### AUFGABE 1
Welches Gehäuse ist laut dem Forumsthread über PC-Gehäuse gerade im Einsatz?
### AUFGABE 2
Schreib den Forumsthread über PC-Gehäuse weiter, und zwar ab der Stelle, an der er endet.

═════ VORLIEGENDER TEXT ═════

Schon seit längerem informiere ich mich über neuere/andere Gehäusearchitekturen Wobei mir eigentlich die Aspekte des Luftdurchflusses, Kabelmanagement und Positionierung (der HDD's; der Kompoonenten) am wichtigsten wären. Mein Thermaltake Armor ist von den Platzverhältnissen optimal, das Kabelmanagement läßt jedoch, für meine Ansprüche, sehr zu wünsche übrig. Auch mit etlichen Kabelverlängerungen sieht es im Gehäuse nicht aufgeräumt aus. Die Ursache hierfür ist leider die Position der jeweiligen Komponenten.



Momentan sind folgende Komponenten bei mir im Einsatz:
Thermaltake Armor
ASUS P8Z77-V
Intel i5 3570k (inkl.Corsair H60)
16GB Corsair DDR3 1600 XMP


----------



## MotDaD (2. Mai 2013)

═════ BEREITGESTELLTES MATERIAL ═════

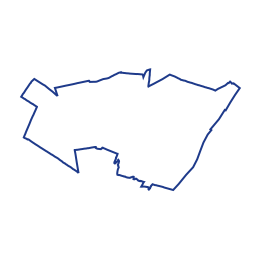 Vrata, Mehedinti, Romania, rotated 274°
{"feature_id": "2599482B32137491350776", "entity_name": "Vrata", "entity_type": "district", "adm_level": 2, "iso_a3": "ROU", "parent_name": "Romania", "parent_adm1": "Mehedinti", "projection": "albers", "projection_center": [22.837, 44.188], "detail": "fine", "context": "isolated", "style": "outline", "palette": "blue", "viewbox_px": 256, "rotation_deg": 274, "n_neighbors": 0, "source": "geoboundaries", "source_scale": "gbopen_adm2", "svg_char_len": 5636}
<svg xmlns="http://www.w3.org/2000/svg" viewBox="0 0 256 256"><g transform="rotate(274 128 128)"><path d="M188.0,146.0L187.9,145.6L186.8,142.9L186.4,142.6L184.4,141.4L179.8,139.8L181.5,139.3L182.0,139.2L182.3,139.1L182.4,138.9L182.5,135.2L182.5,133.1L182.4,132.8L182.4,132.3L182.4,131.0L182.4,129.0L182.4,126.5L182.4,125.7L182.5,125.3L182.5,122.2L182.6,121.3L182.6,120.0L182.7,119.1L182.7,118.0L182.6,117.2L183.1,117.0L183.0,116.8L183.0,116.7L182.5,115.1L182.3,114.7L180.6,111.9L180.4,111.4L179.9,110.5L179.0,109.2L178.5,108.2L177.2,106.3L177.1,106.1L176.8,105.7L176.4,104.9L176.0,103.7L175.7,102.6L175.6,102.1L175.1,100.0L174.9,99.5L173.3,96.1L172.7,94.9L172.1,93.6L172.0,93.2L171.8,92.0L171.8,91.9L171.7,90.6L171.3,86.7L171.6,86.3L172.2,86.1L172.4,85.9L172.4,85.7L172.3,85.3L169.8,76.5L169.1,73.9L168.9,73.5L168.8,73.1L167.9,70.2L167.2,67.7L166.5,65.2L166.0,63.3L165.0,59.9L163.4,54.3L162.9,52.3L155.7,55.2L155.5,54.7L159.0,50.2L161.5,46.4L163.1,44.2L164.6,42.1L164.9,41.4L165.6,39.9L166.8,37.7L168.8,34.0L170.4,31.1L167.5,28.4L167.1,28.2L166.2,27.9L165.8,27.4L165.7,27.3L161.3,24.8L159.2,23.5L156.4,22.0L155.8,21.7L154.8,20.9L154.2,20.6L153.8,20.4L153.0,20.0L151.7,19.3L150.5,21.5L150.1,22.1L149.7,23.2L149.0,24.2L148.4,25.2L148.2,25.6L147.9,26.3L147.7,26.7L147.3,27.5L146.8,28.2L146.2,29.2L145.7,30.4L145.3,30.9L145.2,31.6L145.0,31.8L144.0,33.4L143.8,33.9L143.2,34.9L142.8,35.7L142.7,35.7L140.6,34.9L139.9,34.7L137.5,33.8L137.0,33.6L134.4,32.7L133.1,32.1L129.3,30.7L124.9,29.3L116.3,26.3L115.7,26.2L113.5,25.4L111.3,24.7L110.8,25.6L110.2,27.5L109.6,28.4L109.8,28.6L109.8,28.8L109.7,29.2L109.5,29.8L109.4,30.0L109.2,30.3L108.1,32.0L107.8,32.5L107.5,33.0L106.4,34.9L106.1,35.5L105.4,36.6L105.3,36.9L104.7,37.9L104.5,38.4L103.3,40.5L103.0,41.1L102.5,41.8L102.1,42.7L99.1,48.2L98.8,48.9L97.7,50.8L97.6,51.2L97.3,51.6L96.2,53.5L96.2,53.8L95.6,54.9L95.3,55.5L94.7,56.4L94.5,56.7L94.4,56.9L94.2,57.3L94.1,57.7L93.7,58.3L93.3,59.3L92.5,60.7L91.4,62.2L90.7,63.4L90.6,63.6L90.3,64.1L89.9,64.8L89.5,65.1L89.3,65.4L89.0,65.8L88.8,66.3L88.5,66.9L88.4,67.4L87.7,68.2L87.5,68.6L87.2,69.4L86.9,69.7L86.0,71.2L85.7,71.8L85.6,72.3L84.9,73.5L84.8,73.8L84.6,74.1L84.4,74.3L83.8,75.2L83.7,75.4L83.2,76.0L82.8,77.0L82.1,78.2L81.9,78.6L80.9,80.3L80.5,80.7L80.2,81.0L80.4,81.6L90.0,79.3L98.4,77.4L102.1,76.4L102.3,76.4L102.3,76.9L102.6,77.9L102.7,78.9L103.5,82.3L103.8,83.8L104.3,85.7L104.6,87.6L105.1,89.5L105.1,90.0L105.9,92.8L106.2,94.1L106.5,95.3L106.8,96.7L106.8,97.1L106.7,97.3L105.9,97.2L105.8,97.4L105.6,97.7L105.2,98.8L105.1,99.7L105.1,100.2L105.0,102.2L105.0,102.4L105.5,102.8L105.6,103.1L105.8,103.4L106.4,103.6L106.6,103.8L106.6,104.2L106.3,104.8L105.9,105.9L105.7,106.6L105.0,108.4L102.1,117.4L101.5,119.2L101.5,119.4L101.3,119.4L98.3,118.5L97.8,118.1L97.4,118.2L96.7,118.0L96.4,118.1L94.6,117.4L92.9,116.8L92.1,116.8L91.7,117.2L91.7,117.4L91.9,117.8L93.5,119.1L94.0,119.8L94.7,120.3L95.3,120.3L95.6,120.5L95.4,120.7L95.0,121.0L94.5,121.3L94.1,121.4L92.0,121.0L90.6,120.4L90.3,120.5L89.9,120.9L88.9,121.0L88.4,121.4L88.2,121.5L87.8,121.4L86.1,120.8L83.9,120.5L81.9,120.4L81.3,120.6L80.8,120.6L80.6,120.7L80.4,121.9L80.4,122.2L80.5,122.9L80.4,123.3L80.2,123.8L80.0,124.7L79.9,125.1L79.7,125.8L79.6,126.7L79.4,127.0L79.4,127.6L79.4,127.9L79.4,128.2L79.2,128.3L79.1,129.0L78.7,129.8L78.6,130.8L78.5,131.2L78.4,131.6L78.5,132.2L78.5,132.5L78.4,132.9L78.4,133.3L78.5,133.6L78.8,134.0L79.1,134.6L79.1,135.0L79.3,135.3L79.6,135.7L79.7,136.2L79.8,136.6L79.7,137.1L78.7,137.2L77.6,137.0L77.4,137.0L77.2,137.7L77.2,137.8L77.5,138.5L77.7,138.8L77.9,139.0L78.0,139.4L78.0,139.7L77.6,140.1L77.5,140.4L77.3,140.9L76.9,141.3L76.5,141.5L76.2,142.1L76.1,142.6L75.9,142.9L75.8,143.7L75.9,144.1L76.1,144.1L76.1,144.3L76.0,144.9L75.8,145.0L75.8,145.3L75.7,146.0L75.5,146.6L75.5,146.8L75.4,147.0L75.2,147.3L75.2,147.6L74.0,146.9L73.1,146.6L71.4,145.8L70.4,145.3L70.4,145.9L70.5,146.4L70.7,147.9L70.7,148.6L70.6,150.2L70.5,150.3L70.5,151.5L70.5,151.9L70.1,152.6L69.3,152.7L68.4,152.7L68.2,152.8L68.0,153.1L68.4,153.4L69.0,153.9L69.1,154.0L69.3,154.2L69.5,154.2L69.8,154.3L70.1,154.3L70.1,154.2L70.3,154.2L70.4,154.3L71.1,154.9L71.4,154.8L72.6,155.4L72.4,155.4L72.4,155.5L72.8,155.9L73.0,155.9L73.6,156.4L73.4,157.2L72.9,158.8L72.9,159.3L72.9,159.5L72.8,160.6L72.6,161.1L72.4,162.6L71.8,166.0L71.5,167.4L71.2,168.1L69.3,177.4L75.7,182.5L85.4,189.3L93.4,195.7L101.6,199.2L110.2,201.7L118.8,204.3L127.1,208.0L131.7,211.3L132.4,210.3L143.1,218.1L152.8,223.3L152.4,224.2L160.7,228.3L168.5,232.5L175.6,236.7L179.8,230.4L179.6,230.1L179.9,229.8L179.9,229.5L179.5,228.6L180.3,227.8L180.6,227.6L181.4,226.6L180.1,225.5L179.8,225.3L179.9,224.6L179.7,224.4L178.0,222.8L177.4,222.2L176.6,220.8L176.4,220.5L175.9,219.6L175.0,218.0L174.2,216.7L173.6,215.5L172.1,213.4L171.4,212.5L172.3,210.1L173.3,206.1L173.4,205.8L173.4,205.4L173.5,205.1L173.5,204.8L173.6,204.3L173.8,203.6L174.0,202.8L174.0,202.3L174.7,199.9L174.8,199.2L174.9,198.8L175.2,197.5L175.5,196.3L175.5,195.9L175.7,195.6L175.7,194.8L176.0,193.9L176.3,192.5L176.6,191.3L176.9,190.4L176.9,190.2L177.0,189.8L177.3,189.0L177.4,188.4L177.6,187.6L177.6,187.0L177.7,186.7L177.8,186.4L178.0,185.4L178.1,184.7L178.5,183.4L178.8,182.7L179.1,181.8L179.2,181.2L179.2,180.8L179.2,180.5L179.3,180.1L179.5,179.1L179.7,178.1L179.8,177.4L179.9,177.1L180.5,176.3L181.2,174.3L181.6,173.6L181.7,173.2L182.5,171.4L183.0,169.9L183.2,169.1L183.5,168.1L183.8,167.1L184.2,166.0L184.1,165.8L179.1,158.9L176.5,154.7L175.7,153.4L174.1,150.9L171.6,146.7L170.8,145.5L171.0,145.4L171.5,145.4L174.7,145.6L175.4,145.7L177.2,145.9L179.2,145.8L181.1,145.9L182.2,146.0L184.1,145.9L188.0,146.0Z" fill="none" stroke="#1e3a8a" stroke-width="2"/></g></svg>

═════

### RICHTIGE ANTWORT 1
Ein Thermaltake Armor.

### RICHTIGE ANTWORT 2
*AW: Lesertest: 3 x Enermax Ostrog GT - hier bewerben!*

Hallo, auch ich möchte mich hiermit als Tester für das Enermax Ostrog GT bewerben.

Ich bin technisch sehr interessiert und baue schon seit meinem 13. Lebensjahr meine PC's selber zusammen (immerhin schon 10 Jahre lang). Zudem habe ich ein Jahr lang in einem kleinen IT-Geschäft gearbeitet und war dort für die Konfiguration und den Zusammenbau von Computern für Privat- und Firmenkunden zuständig.

Momentan studiere ich Medieninformatik, wodurch ich auch über das nötige Know-How zum anfertigen eines Artikels, sowie der benötigten Foto's und Diagramme verfügen sollte.
Um repräsentative Foto's des Gehäuses anfertigen zu können, liegt eine Spiegelreflexkamera vor. Notwendige Tabellen und Diagramme würde ich mit Excel anfertigen.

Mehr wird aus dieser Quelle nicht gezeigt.